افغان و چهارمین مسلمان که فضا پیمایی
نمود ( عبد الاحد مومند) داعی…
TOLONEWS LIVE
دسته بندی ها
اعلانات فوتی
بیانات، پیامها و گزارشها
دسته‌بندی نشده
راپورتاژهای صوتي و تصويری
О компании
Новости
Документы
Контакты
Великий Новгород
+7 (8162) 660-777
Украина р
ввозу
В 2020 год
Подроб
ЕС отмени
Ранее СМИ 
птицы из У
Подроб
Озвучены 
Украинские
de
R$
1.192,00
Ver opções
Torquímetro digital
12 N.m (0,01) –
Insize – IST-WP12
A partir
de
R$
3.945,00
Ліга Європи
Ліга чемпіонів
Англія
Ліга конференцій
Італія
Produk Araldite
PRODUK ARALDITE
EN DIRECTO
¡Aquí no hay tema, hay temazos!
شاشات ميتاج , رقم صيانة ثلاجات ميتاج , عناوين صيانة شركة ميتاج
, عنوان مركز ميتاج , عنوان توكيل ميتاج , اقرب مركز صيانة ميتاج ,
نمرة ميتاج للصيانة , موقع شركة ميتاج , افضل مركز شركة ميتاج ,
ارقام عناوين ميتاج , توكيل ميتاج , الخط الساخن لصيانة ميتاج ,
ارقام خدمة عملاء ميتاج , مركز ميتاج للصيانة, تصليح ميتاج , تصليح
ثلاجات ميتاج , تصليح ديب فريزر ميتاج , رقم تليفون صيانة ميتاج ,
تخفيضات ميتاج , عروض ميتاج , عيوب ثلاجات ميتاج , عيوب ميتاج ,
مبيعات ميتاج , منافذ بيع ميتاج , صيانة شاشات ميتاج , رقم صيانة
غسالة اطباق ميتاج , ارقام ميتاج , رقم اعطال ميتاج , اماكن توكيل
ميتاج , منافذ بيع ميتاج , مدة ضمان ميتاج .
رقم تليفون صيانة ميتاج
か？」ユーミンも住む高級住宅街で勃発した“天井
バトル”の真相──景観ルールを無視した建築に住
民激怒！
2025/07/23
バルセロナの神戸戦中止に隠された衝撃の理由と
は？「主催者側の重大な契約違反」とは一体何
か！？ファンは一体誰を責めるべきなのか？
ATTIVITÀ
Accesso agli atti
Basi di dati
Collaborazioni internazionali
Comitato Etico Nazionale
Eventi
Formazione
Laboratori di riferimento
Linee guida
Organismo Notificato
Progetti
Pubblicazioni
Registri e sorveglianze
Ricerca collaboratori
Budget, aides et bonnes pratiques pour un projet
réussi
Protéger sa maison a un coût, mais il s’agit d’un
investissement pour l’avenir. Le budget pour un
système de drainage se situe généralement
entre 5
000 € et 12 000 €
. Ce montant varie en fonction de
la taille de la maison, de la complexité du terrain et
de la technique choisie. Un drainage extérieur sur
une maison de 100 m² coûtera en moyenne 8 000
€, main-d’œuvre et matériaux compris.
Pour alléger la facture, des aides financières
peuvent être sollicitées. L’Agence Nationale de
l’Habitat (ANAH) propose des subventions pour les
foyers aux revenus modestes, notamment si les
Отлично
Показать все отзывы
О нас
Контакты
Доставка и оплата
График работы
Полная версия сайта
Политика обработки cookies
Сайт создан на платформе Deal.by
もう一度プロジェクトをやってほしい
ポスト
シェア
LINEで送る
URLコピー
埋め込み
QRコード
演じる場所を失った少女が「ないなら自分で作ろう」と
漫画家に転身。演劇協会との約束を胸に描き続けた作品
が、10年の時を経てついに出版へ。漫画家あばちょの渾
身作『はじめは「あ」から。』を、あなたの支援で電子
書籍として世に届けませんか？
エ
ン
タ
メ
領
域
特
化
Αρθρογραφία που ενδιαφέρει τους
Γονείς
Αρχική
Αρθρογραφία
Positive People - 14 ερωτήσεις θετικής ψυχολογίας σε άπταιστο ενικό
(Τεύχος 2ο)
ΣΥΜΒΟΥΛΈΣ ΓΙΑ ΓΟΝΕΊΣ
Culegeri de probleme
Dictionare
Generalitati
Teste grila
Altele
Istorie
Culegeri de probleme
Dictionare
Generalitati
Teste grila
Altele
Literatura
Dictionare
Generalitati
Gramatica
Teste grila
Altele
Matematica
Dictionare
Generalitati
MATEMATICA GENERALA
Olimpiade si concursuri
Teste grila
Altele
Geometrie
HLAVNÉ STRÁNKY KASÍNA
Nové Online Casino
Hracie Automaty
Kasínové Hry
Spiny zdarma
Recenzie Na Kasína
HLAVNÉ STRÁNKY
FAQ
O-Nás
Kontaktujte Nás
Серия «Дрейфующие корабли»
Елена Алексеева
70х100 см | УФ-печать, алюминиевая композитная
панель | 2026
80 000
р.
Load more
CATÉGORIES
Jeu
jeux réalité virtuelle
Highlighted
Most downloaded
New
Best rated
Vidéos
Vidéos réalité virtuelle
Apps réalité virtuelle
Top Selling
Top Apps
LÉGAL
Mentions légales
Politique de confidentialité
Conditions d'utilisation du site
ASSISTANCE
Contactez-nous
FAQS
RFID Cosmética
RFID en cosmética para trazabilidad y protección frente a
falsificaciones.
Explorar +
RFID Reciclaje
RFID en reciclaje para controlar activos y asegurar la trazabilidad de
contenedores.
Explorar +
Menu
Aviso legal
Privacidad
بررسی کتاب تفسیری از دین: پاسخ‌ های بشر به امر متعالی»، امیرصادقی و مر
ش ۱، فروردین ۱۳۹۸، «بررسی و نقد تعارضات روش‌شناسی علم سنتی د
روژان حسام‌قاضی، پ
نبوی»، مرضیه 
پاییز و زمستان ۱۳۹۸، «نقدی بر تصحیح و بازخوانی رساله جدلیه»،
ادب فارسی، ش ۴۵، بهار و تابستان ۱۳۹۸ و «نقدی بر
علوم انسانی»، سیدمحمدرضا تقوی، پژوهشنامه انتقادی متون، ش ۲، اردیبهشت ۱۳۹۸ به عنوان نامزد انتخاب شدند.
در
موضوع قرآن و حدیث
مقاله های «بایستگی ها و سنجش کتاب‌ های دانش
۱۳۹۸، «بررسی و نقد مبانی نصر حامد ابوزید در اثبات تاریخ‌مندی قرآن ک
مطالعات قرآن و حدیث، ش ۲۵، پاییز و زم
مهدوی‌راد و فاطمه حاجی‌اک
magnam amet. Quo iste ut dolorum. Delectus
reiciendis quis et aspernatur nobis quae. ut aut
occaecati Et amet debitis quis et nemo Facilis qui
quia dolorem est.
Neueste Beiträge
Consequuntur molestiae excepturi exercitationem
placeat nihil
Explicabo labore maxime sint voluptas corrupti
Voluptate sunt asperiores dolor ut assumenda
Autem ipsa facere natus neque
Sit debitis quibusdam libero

### Work item
All lines above between those holding "ارقام عناوين ميتاج" and "مبيعات ميتاج , منافذ", inclusive, must be set down unchanged, and no other line may be included.

### Solution to the exercise
ارقام عناوين ميتاج , توكيل ميتاج , الخط الساخن لصيانة ميتاج ,
ارقام خدمة عملاء ميتاج , مركز ميتاج للصيانة, تصليح ميتاج , تصليح
ثلاجات ميتاج , تصليح ديب فريزر ميتاج , رقم تليفون صيانة ميتاج ,
تخفيضات ميتاج , عروض ميتاج , عيوب ثلاجات ميتاج , عيوب ميتاج ,
مبيعات ميتاج , منافذ بيع ميتاج , صيانة شاشات ميتاج , رقم صيانة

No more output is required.